● **What to produce**: All of the records below need to be returned exactly.

#####

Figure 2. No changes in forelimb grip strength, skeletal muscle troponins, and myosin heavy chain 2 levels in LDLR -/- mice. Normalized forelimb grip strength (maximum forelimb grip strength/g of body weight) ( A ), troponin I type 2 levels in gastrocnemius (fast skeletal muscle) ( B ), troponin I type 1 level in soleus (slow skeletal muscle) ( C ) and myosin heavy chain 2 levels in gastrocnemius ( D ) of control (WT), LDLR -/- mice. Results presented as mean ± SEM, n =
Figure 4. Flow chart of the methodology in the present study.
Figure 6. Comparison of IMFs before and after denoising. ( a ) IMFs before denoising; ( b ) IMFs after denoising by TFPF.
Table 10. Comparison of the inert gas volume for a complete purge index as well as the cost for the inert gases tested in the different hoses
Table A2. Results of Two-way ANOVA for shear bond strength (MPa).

#####

● **Your solution**:
Figure 2. No changes in forelimb grip strength, skeletal muscle troponins, and myosin heavy chain 2 levels in LDLR -/- mice. Normalized forelimb grip strength (maximum forelimb grip strength/g of body weight) ( A ), troponin I type 2 levels in gastrocnemius (fast skeletal muscle) ( B ), troponin I type 1 level in soleus (slow skeletal muscle) ( C ) and myosin heavy chain 2 levels in gastrocnemius ( D ) of control (WT), LDLR -/- mice. Results presented as mean ± SEM, n =
Figure 4. Flow chart of the methodology in the present study.
Figure 6. Comparison of IMFs before and after denoising. ( a ) IMFs before denoising; ( b ) IMFs after denoising by TFPF.
Table 10. Comparison of the inert gas volume for a complete purge index as well as the cost for the inert gases tested in the different hoses
Table A2. Results of Two-way ANOVA for shear bond strength (MPa).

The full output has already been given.